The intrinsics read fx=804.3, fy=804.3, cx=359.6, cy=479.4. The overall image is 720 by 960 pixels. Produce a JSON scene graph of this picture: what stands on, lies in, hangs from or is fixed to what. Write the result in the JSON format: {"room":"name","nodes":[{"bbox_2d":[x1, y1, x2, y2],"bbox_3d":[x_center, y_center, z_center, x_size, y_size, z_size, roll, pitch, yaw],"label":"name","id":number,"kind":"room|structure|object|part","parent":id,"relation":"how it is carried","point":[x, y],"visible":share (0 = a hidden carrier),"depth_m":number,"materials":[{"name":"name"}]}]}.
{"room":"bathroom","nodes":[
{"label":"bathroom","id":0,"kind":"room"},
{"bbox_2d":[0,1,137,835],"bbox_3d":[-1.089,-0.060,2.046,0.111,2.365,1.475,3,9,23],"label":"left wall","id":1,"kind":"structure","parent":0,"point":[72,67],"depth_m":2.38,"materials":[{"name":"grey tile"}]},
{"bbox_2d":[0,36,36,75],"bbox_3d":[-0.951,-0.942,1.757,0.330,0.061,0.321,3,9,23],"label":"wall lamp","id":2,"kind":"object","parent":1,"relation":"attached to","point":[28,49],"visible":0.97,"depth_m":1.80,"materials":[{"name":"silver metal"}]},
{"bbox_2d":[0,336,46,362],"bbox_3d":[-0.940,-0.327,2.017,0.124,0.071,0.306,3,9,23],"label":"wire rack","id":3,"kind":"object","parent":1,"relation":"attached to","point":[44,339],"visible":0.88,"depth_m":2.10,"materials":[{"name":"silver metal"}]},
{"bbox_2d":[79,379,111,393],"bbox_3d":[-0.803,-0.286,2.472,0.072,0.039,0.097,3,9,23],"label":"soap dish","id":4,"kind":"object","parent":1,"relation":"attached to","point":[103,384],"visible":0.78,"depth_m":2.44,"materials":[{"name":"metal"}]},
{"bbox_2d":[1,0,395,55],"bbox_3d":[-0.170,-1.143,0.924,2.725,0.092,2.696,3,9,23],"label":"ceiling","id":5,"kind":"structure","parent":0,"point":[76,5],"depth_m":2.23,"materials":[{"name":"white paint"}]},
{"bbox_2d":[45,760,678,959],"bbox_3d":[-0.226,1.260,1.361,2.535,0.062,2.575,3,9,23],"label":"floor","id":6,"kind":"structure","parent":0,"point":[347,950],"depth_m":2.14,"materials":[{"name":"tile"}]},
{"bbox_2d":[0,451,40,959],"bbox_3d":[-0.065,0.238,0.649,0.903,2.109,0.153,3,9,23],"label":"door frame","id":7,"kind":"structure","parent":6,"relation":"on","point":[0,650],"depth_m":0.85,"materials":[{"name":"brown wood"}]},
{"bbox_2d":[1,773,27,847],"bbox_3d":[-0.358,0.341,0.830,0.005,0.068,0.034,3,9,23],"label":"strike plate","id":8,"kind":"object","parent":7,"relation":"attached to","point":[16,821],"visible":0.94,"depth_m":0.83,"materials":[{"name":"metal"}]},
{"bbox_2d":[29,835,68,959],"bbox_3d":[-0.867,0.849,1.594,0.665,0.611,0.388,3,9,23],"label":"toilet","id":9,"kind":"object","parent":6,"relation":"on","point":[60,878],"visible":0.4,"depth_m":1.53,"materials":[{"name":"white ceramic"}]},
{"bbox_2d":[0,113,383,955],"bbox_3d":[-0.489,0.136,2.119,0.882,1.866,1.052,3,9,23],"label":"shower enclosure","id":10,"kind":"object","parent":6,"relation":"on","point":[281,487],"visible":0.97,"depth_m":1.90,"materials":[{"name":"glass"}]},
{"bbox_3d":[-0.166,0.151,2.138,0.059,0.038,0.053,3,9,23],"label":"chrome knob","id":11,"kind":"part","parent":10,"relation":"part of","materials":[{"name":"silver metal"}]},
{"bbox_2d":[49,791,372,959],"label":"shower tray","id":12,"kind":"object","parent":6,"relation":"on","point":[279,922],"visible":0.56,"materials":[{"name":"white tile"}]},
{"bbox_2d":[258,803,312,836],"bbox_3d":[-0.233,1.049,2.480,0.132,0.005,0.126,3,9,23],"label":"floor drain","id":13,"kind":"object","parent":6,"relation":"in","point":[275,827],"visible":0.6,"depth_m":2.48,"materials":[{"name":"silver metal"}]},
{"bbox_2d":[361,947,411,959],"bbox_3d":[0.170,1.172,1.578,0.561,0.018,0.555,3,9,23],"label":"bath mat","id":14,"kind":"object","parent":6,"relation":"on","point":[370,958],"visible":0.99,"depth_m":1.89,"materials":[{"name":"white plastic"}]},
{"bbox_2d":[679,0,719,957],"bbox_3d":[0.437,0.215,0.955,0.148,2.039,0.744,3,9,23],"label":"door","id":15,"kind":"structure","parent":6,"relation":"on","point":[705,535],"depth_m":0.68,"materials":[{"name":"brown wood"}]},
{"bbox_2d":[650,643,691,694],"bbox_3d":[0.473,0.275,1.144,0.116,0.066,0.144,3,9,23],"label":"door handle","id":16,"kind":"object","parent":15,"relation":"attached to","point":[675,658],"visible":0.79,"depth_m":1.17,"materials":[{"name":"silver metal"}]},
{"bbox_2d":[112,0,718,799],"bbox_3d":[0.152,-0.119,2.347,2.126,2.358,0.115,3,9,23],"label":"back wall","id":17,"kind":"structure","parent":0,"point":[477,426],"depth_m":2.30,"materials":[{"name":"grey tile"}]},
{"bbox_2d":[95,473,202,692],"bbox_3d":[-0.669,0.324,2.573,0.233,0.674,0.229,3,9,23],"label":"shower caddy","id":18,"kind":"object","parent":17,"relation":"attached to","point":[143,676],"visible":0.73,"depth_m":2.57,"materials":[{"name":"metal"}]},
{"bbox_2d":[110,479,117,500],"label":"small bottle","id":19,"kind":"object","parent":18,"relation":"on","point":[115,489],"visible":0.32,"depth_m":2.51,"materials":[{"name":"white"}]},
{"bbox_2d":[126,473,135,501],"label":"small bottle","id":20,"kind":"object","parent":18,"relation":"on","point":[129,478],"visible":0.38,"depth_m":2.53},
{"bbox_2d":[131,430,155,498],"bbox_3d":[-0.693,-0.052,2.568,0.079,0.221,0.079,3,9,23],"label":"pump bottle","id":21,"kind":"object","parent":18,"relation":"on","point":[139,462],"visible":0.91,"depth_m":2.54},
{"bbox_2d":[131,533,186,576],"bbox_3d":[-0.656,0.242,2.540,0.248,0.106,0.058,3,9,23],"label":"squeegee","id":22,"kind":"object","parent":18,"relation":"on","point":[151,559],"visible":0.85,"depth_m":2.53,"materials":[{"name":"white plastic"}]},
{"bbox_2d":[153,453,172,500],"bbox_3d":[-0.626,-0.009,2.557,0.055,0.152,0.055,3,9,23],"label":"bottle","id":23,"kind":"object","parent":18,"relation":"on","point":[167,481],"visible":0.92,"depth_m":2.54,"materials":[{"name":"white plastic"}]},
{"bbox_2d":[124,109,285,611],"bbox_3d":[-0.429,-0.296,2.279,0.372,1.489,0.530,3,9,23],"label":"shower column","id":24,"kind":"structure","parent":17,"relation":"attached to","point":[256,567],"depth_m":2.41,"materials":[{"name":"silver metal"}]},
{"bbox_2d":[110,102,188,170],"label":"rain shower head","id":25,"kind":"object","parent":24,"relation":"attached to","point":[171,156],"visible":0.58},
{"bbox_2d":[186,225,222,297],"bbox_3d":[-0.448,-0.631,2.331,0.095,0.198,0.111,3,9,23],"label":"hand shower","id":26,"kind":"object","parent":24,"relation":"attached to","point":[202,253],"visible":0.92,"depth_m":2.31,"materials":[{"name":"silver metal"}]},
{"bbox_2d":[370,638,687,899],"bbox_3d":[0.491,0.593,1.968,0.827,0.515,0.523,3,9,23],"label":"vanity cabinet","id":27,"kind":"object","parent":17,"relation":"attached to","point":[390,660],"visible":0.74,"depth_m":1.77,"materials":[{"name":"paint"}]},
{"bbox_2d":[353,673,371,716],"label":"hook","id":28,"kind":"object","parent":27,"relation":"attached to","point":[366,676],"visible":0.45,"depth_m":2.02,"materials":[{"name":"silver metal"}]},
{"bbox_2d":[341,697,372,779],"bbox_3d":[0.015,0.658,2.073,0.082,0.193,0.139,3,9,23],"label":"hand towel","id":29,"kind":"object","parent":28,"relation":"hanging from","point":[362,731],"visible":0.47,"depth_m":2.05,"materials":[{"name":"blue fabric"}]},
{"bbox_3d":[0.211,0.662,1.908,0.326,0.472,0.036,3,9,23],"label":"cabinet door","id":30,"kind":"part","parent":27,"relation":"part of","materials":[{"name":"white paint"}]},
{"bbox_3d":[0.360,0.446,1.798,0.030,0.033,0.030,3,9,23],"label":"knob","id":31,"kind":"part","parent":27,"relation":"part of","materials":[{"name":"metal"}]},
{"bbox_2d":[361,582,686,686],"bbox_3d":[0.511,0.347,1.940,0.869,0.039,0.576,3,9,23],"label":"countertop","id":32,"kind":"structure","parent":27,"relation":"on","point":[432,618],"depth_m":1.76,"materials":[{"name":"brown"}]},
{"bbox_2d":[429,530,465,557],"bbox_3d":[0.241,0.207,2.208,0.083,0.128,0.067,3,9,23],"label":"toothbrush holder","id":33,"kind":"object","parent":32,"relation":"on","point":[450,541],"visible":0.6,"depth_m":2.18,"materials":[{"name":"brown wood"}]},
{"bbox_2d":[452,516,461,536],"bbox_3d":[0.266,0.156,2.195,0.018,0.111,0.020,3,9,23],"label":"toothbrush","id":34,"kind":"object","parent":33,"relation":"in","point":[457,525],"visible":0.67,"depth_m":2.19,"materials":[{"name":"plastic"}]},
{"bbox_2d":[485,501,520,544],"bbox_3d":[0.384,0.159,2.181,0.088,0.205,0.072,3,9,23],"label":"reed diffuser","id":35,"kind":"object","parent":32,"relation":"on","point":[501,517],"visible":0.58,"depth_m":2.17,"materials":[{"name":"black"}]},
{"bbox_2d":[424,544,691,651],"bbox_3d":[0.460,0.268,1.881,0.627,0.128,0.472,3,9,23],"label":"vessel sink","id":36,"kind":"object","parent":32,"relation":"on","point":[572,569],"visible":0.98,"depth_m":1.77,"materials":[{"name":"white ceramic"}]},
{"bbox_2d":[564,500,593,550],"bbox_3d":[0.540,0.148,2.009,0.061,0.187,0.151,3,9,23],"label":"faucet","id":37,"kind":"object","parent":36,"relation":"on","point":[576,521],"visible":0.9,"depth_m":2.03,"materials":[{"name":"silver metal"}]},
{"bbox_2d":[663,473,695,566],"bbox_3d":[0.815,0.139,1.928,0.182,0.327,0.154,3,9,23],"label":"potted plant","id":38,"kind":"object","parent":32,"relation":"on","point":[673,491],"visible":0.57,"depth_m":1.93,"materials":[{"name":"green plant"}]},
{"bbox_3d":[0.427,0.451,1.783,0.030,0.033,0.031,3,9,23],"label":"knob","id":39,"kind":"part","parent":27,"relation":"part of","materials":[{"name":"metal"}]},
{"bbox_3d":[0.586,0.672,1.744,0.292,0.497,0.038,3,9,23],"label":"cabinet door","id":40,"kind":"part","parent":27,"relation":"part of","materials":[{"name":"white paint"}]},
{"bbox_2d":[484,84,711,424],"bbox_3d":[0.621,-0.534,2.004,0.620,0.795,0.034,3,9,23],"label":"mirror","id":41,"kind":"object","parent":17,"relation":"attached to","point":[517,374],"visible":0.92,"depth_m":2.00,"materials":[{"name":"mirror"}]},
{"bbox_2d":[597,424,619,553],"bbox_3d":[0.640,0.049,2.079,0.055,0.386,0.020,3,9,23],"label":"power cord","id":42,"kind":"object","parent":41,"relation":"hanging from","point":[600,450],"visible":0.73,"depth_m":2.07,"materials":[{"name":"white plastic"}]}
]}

...

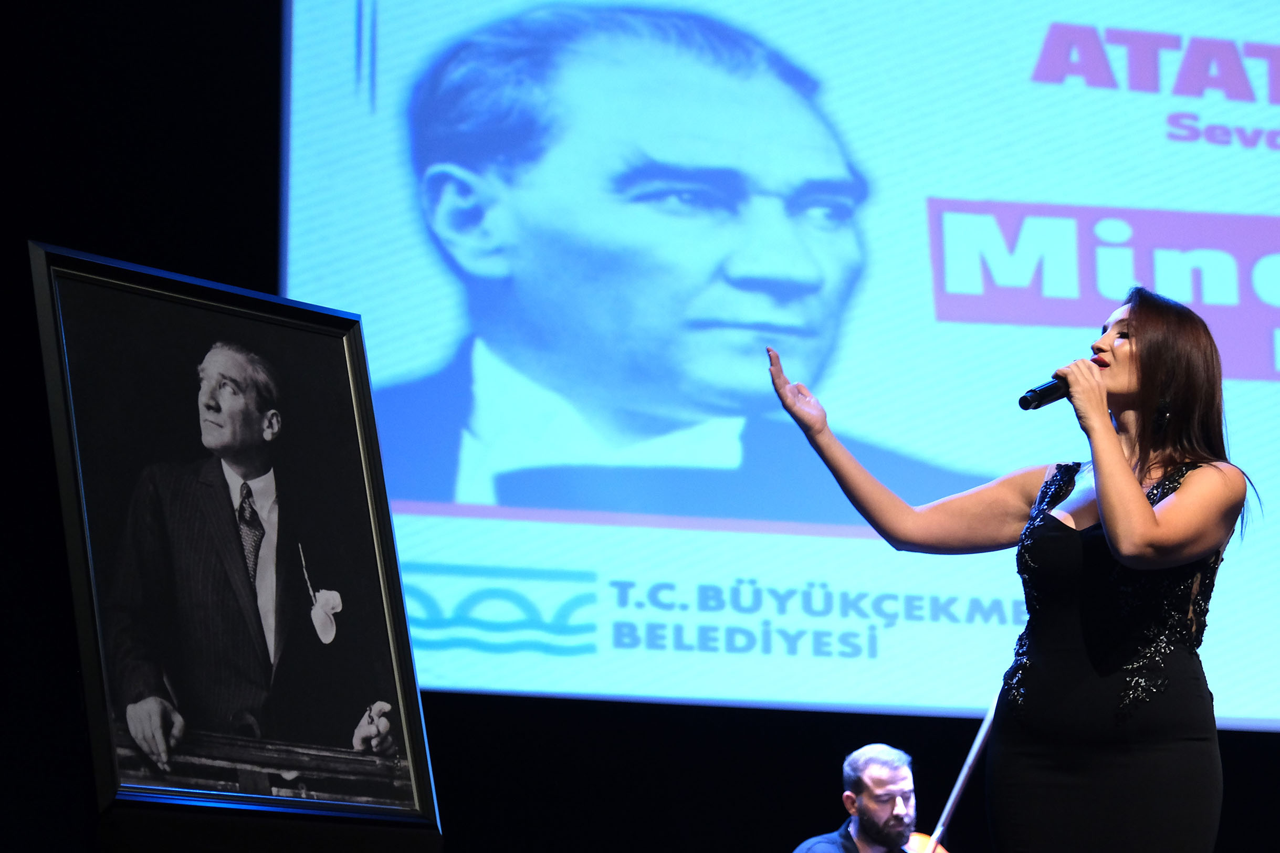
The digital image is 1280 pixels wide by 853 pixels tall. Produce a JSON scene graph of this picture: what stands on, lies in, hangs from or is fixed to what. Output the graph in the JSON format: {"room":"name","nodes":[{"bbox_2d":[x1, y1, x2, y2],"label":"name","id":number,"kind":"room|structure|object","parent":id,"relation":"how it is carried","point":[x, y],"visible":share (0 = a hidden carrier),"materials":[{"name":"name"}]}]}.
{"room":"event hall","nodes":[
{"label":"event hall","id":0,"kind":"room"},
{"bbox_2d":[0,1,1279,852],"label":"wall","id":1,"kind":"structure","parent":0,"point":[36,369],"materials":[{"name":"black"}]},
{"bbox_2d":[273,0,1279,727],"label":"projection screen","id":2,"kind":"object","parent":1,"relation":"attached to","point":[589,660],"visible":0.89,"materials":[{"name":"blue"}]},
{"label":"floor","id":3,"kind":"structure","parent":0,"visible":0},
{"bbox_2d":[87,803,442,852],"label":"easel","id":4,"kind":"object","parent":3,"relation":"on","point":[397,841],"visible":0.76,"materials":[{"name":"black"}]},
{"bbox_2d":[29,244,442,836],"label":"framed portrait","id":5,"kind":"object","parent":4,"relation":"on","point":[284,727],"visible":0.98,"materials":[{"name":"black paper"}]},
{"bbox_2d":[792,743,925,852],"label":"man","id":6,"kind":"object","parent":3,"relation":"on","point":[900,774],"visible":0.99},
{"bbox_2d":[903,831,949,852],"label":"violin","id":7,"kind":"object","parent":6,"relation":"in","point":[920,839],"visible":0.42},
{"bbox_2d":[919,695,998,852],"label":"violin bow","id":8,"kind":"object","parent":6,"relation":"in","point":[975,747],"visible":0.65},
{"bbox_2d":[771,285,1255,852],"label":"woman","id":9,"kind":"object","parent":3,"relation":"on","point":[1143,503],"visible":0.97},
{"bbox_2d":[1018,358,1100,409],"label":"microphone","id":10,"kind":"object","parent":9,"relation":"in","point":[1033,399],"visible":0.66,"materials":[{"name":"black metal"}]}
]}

==

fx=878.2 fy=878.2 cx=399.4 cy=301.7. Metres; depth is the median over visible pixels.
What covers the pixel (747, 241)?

▸ Exercise aim: All lines in the listing above from the line containing "fx=878.2 fy=878.2 cx=399.4" to the line containing "What covers the pixel (747, 241)?", inclusive, should be retyped exactly; no other lines should appear.

▸ Result below:
fx=878.2 fy=878.2 cx=399.4 cy=301.7. Metres; depth is the median over visible pixels.
What covers the pixel (747, 241)?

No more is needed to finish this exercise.